__提取文本__.
*****
沈錦帆 王欣瑞
(作者單位:1.東北師范大學;2.華南師范大學)
20世紀六七十年代,空間在敘事中的意義和重要性逐漸被發覺,社會科學、人文科學及哲學學者對“空間”產生突破性認識,逐步實現了敘事學研究的空間轉向。空間敘事是“敘事者以空間(物質或者非物質)要素作為媒介,借助符號學中的能指與所指的含義,以敘事的方式進行信息的表達,以此讓接收者基于自我的認知意識獲得一定的感知與體驗”[1]。紀錄片是通過非虛構的藝術手法,直接從現實生活中獲取圖像和音像素材,真實地表現客觀事物和創作者對該事物的認識與評價的紀實性電視片[2]。空間是紀錄片非常重要的敘事媒介。近年來,空間敘事在各類紀錄片,尤其是歷史題材類紀錄片中的應用日趨廣泛。
歷史總是生活在某一個地方上的人物、發生在某一個空間內的事件的歷史,空間不是歷史的可有可無的要素,而是構成整個歷史敘事的必不可少的基礎[3]。《惟有香如故》于2023年1月12日首播,共有5集,每集都通過一種香料來講述一位著名的歷史人物。從敘事方式上看,該片突破了傳統歷史題材紀錄片以人為主線的敘事方式,巧妙地把“香”作為線索,通過三類不同維度的空間串聯起整個歷史事件,形成了完整的敘事閉環,給觀眾提供了了解歷史和解讀歷史的新視角,是歷史題材類紀錄片領域的一次突破性嘗試。
所有的歷史事件都必然發生在具體的空間里,那些承載著各類歷史事件、集體記憶、民族認同的空間或地點便成了特殊的景觀,成了歷史的場所。純歷史空間是該紀錄片最基本的敘事單元。例如,在第一集《雨霖鈴》中,太常寺樂師賀懷智青袍束發,背著一把用藍布包裹起來的琵琶,手上拿著一個木制盒子進入唐玄宗的寢宮中。寢宮整體色調為深棕色,首先映入眼簾的是幾幅掛在墻上的字畫,中間是一座木雕臥榻,兩旁對稱放著兩個柜子,柜子上陳列有花瓶等器物。臥榻前放著一個香爐,房間中不乏燈籠和燃著的白色蠟燭,嚴肅而又不失格調,李隆基坐在臥榻正中間,氣度非凡。在服裝、化妝、道具、場景、人物動作、表演等要素的加持下,該紀錄片得以高度還原歷史,把觀眾帶入純歷史空間中。歷史空間貫穿始終,奠定了該紀錄片的敘事基調。
*****
__待辦任務__.
- A) 請更新關於紀錄片空間敘事的文章中的一段：從含有“歷史總是生活在某一個地方上的”的詞語起，到“紀錄片領域的一次突破性嘗試。”止，把其中的“新視角”換成“新角度”後重寫出來。
- B) 把關於紀錄片空間敘事的文章中這句話譯成英文：“空間是紀錄片非常重要的敘事媒介。”
- C) 請接著關於紀錄片空間敘事的文章最後一句往下續寫。

__數據集摘錄__.
*****
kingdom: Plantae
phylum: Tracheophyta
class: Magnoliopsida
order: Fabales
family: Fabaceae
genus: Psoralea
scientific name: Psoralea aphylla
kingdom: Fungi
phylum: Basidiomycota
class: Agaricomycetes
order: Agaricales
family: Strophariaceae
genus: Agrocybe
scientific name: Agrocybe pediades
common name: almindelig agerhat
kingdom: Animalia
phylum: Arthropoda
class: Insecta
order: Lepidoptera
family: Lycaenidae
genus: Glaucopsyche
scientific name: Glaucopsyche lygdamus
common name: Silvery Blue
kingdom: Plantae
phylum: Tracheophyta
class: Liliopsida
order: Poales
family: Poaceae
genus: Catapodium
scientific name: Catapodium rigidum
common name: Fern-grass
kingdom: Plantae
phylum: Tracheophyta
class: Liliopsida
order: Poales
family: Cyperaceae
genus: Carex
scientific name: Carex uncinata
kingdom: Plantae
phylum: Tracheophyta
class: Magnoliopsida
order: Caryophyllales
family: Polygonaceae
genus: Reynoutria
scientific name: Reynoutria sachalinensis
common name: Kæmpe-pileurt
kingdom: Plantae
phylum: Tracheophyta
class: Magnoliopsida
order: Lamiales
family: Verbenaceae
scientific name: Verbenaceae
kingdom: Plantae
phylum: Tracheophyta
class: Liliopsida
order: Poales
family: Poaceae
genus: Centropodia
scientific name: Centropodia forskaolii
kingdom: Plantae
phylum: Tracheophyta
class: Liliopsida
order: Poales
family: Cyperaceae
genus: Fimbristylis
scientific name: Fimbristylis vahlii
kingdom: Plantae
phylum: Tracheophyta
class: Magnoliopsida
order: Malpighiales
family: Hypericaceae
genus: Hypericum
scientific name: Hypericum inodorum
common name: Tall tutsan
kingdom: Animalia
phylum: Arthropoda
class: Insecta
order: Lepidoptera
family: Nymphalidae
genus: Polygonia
*****
__回覆內容__.
- A)
歷史總是生活在某一個地方上的人物、發生在某一個空間內的事件的歷史,空間不是歷史的可有可無的要素,而是構成整個歷史敘事的必不可少的基礎[3]。《惟有香如故》于2023年1月12日首播,共有5集,每集都通過一種香料來講述一位著名的歷史人物。從敘事方式上看,該片突破了傳統歷史題材紀錄片以人為主線的敘事方式,巧妙地把“香”作為線索,通過三類不同維度的空間串聯起整個歷史事件,形成了完整的敘事閉環,給觀眾提供了了解歷史和解讀歷史的新角度,是歷史題材類紀錄片領域的一次突破性嘗試。

- B) Space is a very important narrative medium for documentaries.

- C)
該紀錄片多次采用空間并行的方式,巧妙地將歷史空間和現實空間融合起來。例如,第一集《雨霖鈴》中,導演采用移鏡頭的方式進行敘事,首先利用檐柱進行遮擋,再逐漸過渡到李隆基人物本身,他身著長袍低著頭站在檐柱旁沉思,鏡頭持續移動,直到導演和李隆基都出現在畫面中,導演穿著灰色衛衣和黑色夾克站在離其幾米遠的地方,看著鏡頭向觀眾解釋李隆基此時的所思所想,以及歷代文人對他的看法。歷史空間與現實空間融合并行的敘事方式得以讓觀眾在歷史中領悟現實,在現實中審視歷史,實現了現實與歷史的對話。歷史空間和現實空間糅合聯動,豐富了該紀錄片的敘事層次。
該紀錄片的每一集都有純現實空間敘事,其表達方式以特寫鏡頭為主,場景一般是在一個擺滿制香儀器的小房間中,導演邊制香邊講解香料,同時會用語言將香味具象化。例如,第一集《雨霖鈴》中的香料是瑞龍腦香,導演將瑞龍腦香經過高溫熔化后倒入小香爐中,并點燃了香料。在制香過程中,介紹了瑞龍腦香與本集歷史故事的淵源所在,推動了故事的發展。現實空間的穿插推進,厘清了該紀錄片的敘事脈絡。
純歷史空間、純現實空間,以及二者的交融空間是紀錄片《惟有香如故》的基本敘事單元。其中,歷史空間貫穿始終,奠定了敘事基調;交融空間糅合聯動,豐富了敘事層次;現實空間穿插推進,厘清了敘事脈絡。導演在敘事過程中運用蒙太奇的手法,使得這三大類型的敘事單元在交織并行中構成了該紀錄片的敘事結構。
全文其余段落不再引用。